Registrasi / Login Untuk Membaca ...
Hukuman mati pada terpidana kasus terorisme selalu menjadi wacana yang diperdebatkan dalam berbagai
kesempatan di Indonesia. Pemerintah Indonesia telah menjalankan hukuman mati pada enam terpidana
terorisme mulai dari pembajakan pesawat Garuda Woyla oleh jaringan Komando Jihad hingga trio terpidana
mati kasus Bom Bali 1. Saat ini pemerintah menetapkan Aman Abdurrahman dalam masa tunggu sebelum
proses eksekusi mati dilaksanakan. Kebijakan ini selain mendatangkan berbagai perdebatan sayangnya juga
belum melibatkan kajian stratejik dan analisis dampak.
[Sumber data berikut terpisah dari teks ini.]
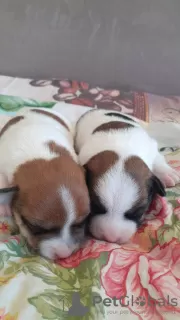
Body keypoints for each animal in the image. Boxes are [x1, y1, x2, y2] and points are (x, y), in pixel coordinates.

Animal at [74, 109, 180, 244]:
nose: (111, 238)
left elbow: (158, 159)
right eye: (95, 207)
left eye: (137, 213)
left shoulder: (151, 148)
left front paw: (167, 173)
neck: (122, 151)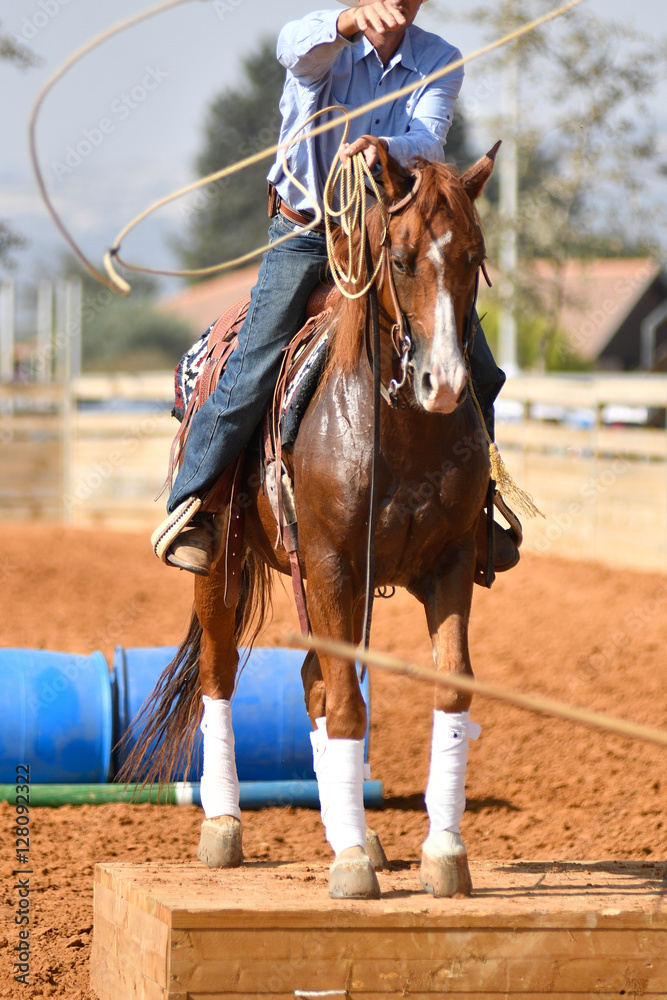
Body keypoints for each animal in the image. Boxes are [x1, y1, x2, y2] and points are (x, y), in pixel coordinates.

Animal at [132, 145, 496, 904]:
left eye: (473, 257)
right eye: (402, 258)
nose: (445, 384)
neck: (399, 432)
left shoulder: (446, 565)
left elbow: (447, 685)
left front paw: (441, 851)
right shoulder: (328, 563)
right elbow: (349, 706)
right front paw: (353, 863)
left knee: (314, 680)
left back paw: (346, 824)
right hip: (224, 568)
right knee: (220, 675)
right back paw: (225, 827)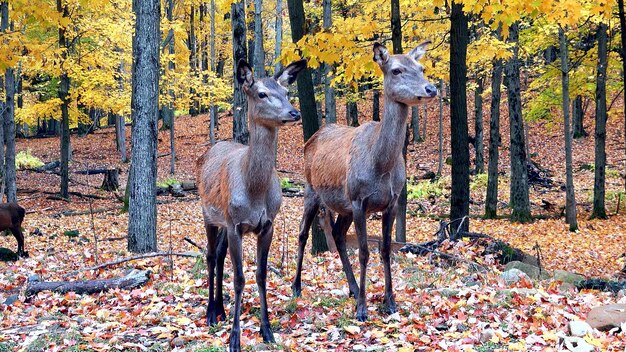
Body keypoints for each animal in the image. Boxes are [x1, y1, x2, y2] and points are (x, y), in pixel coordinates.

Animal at [194, 59, 304, 350]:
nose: (294, 112)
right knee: (211, 256)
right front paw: (235, 338)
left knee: (220, 255)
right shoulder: (236, 224)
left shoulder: (267, 225)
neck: (254, 191)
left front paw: (267, 331)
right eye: (262, 94)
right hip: (209, 214)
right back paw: (210, 312)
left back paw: (220, 309)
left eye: (286, 92)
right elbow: (240, 278)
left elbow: (261, 276)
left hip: (224, 221)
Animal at [292, 41, 434, 322]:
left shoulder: (391, 202)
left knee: (337, 234)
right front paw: (362, 309)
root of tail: (311, 138)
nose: (431, 88)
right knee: (302, 233)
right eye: (396, 70)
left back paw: (353, 288)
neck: (380, 165)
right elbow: (364, 252)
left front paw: (390, 302)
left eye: (422, 67)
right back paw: (297, 287)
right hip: (311, 189)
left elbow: (386, 250)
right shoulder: (359, 200)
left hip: (343, 205)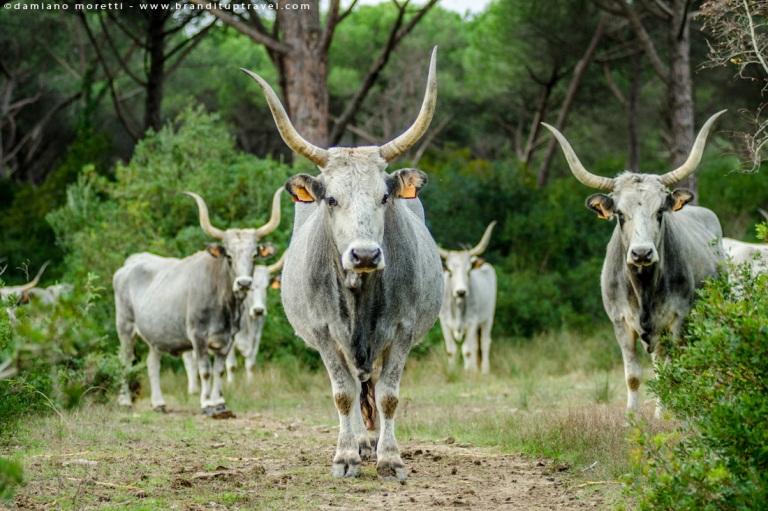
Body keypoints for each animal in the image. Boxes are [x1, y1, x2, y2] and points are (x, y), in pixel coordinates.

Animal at [114, 189, 282, 416]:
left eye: (254, 255)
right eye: (229, 256)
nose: (244, 283)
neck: (224, 305)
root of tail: (128, 267)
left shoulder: (227, 340)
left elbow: (219, 371)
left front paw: (220, 402)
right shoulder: (198, 337)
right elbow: (205, 371)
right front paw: (206, 403)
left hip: (155, 336)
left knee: (152, 364)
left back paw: (158, 403)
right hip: (125, 327)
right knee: (125, 361)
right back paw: (125, 401)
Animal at [243, 48, 440, 480]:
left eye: (384, 196)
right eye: (331, 199)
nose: (365, 255)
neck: (360, 292)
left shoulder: (402, 330)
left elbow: (387, 396)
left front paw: (390, 458)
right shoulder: (323, 333)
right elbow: (344, 393)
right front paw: (346, 456)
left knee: (373, 385)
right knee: (356, 385)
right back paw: (360, 444)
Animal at [438, 222, 498, 374]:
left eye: (469, 270)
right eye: (450, 271)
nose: (461, 292)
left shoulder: (472, 322)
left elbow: (467, 350)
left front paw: (468, 372)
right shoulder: (444, 323)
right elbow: (451, 350)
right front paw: (452, 371)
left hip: (488, 318)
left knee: (484, 343)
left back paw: (484, 370)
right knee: (476, 345)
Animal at [540, 111, 728, 416]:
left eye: (660, 211)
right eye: (619, 213)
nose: (641, 253)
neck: (643, 286)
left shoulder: (678, 320)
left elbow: (673, 372)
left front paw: (668, 415)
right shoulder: (620, 322)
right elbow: (633, 376)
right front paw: (632, 416)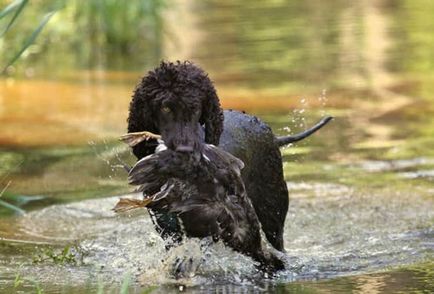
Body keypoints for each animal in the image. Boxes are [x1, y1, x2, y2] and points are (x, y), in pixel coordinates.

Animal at [127, 62, 330, 255]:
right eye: (165, 107)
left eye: (196, 107)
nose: (185, 150)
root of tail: (272, 135)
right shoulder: (168, 228)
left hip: (272, 210)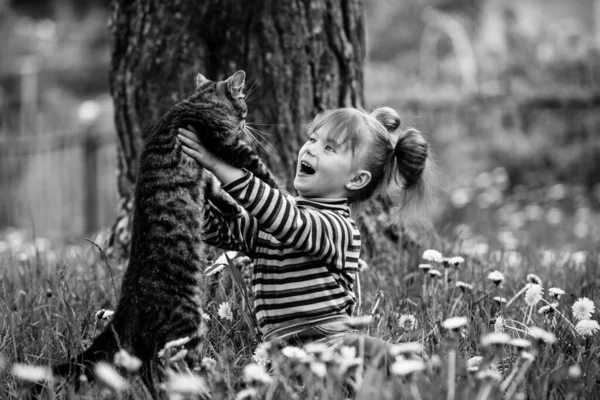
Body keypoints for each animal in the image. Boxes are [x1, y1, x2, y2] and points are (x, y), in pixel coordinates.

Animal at [52, 70, 278, 392]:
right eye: (244, 104)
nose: (246, 121)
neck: (196, 102)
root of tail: (125, 306)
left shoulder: (207, 173)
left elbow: (215, 187)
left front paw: (233, 208)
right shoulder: (228, 144)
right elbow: (258, 170)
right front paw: (284, 191)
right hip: (188, 328)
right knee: (171, 372)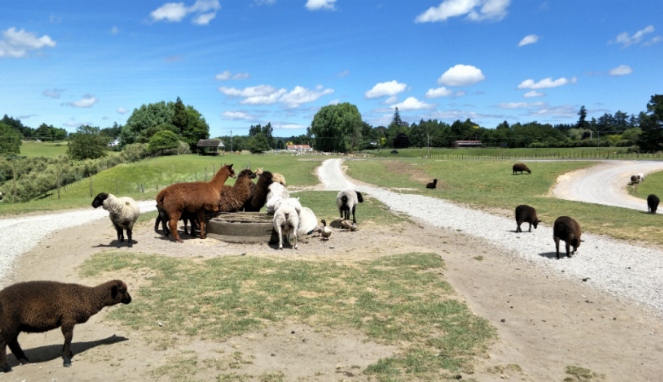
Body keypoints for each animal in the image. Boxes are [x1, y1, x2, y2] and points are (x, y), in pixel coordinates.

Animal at [0, 280, 132, 372]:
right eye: (122, 290)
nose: (130, 299)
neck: (86, 297)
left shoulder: (66, 320)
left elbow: (67, 338)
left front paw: (66, 354)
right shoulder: (68, 318)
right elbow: (68, 338)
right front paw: (67, 360)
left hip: (14, 325)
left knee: (12, 341)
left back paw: (23, 359)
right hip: (9, 322)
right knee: (3, 343)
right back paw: (6, 367)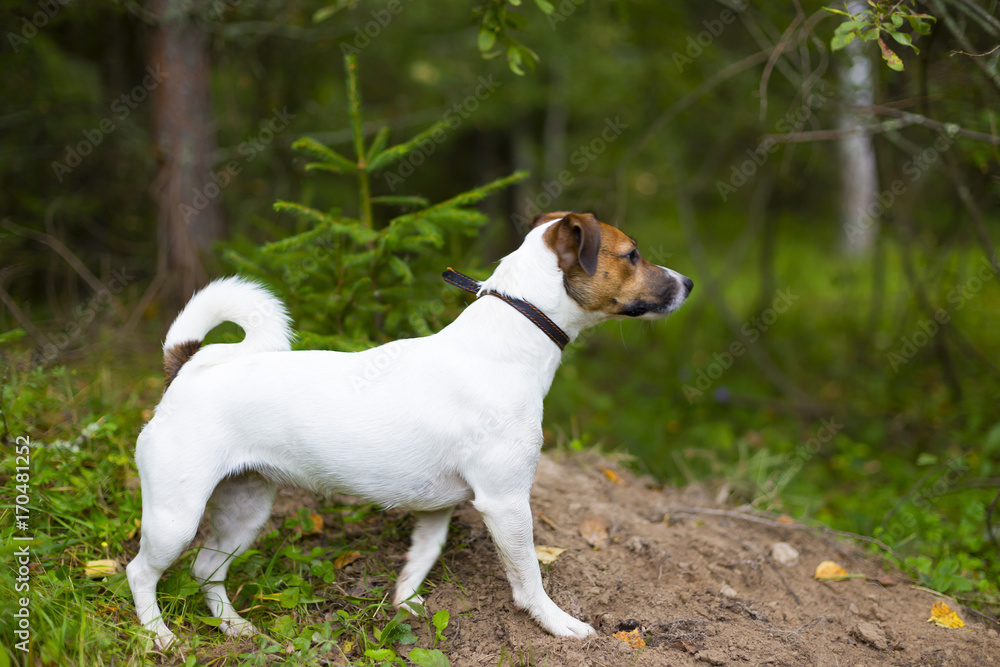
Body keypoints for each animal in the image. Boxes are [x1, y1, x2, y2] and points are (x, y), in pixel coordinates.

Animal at [125, 211, 692, 648]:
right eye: (633, 255)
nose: (687, 284)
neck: (509, 338)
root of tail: (187, 366)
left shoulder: (438, 509)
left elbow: (422, 558)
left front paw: (406, 605)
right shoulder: (506, 502)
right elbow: (528, 574)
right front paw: (556, 623)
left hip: (244, 509)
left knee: (206, 570)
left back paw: (234, 628)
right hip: (175, 515)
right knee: (140, 572)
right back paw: (159, 637)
Tujuan penelitian ini yang telah dirumuskan dalam
rumusan masalah ialah untuk membahas perspektifstratejik dan hak asasi manusia dalam penjatuhan hukuman
mati terpidana terorisme di Indonesia dan pertimbangan pengambilan keputusan penjatuhan hukuman mati
berdasarkan dua perspektif tersebut termasuk potensi tantangan yang ditimbulkan. Metode yang penulis
gunakan dalam penelitian ini adalah studi kepustakaan kritis dengan pendekatan multidisipliner. Kesimpulan
penelitian ini adalah terdapat potensi retaliasi sebagai tantangan stratejik pada kebijakan hukuman mati
terpidana terorisme, sekalipun potensi ancaman stratejik dan pemenuhan hak asasi manusia akan tetap ada
sekalipun kebijakan hukuman mati tidak dijatuhkan. Oleh sebab itu hasil penelitian ini memberi masukan
agar dilakukan pertimbangan yang komprehensif perlu dilakukan sebelum eksekusi mati terpidana terorisme
dilaksanakan mengingat potensi ancaman yang akan terus ada terlepas dari kebijakan hukuman mati ataupun
tidak menjatuhkan hukuman mati.
Kata kunci: hukuman mati; terpidana terorisme; hak asasi manusia; retaliasi.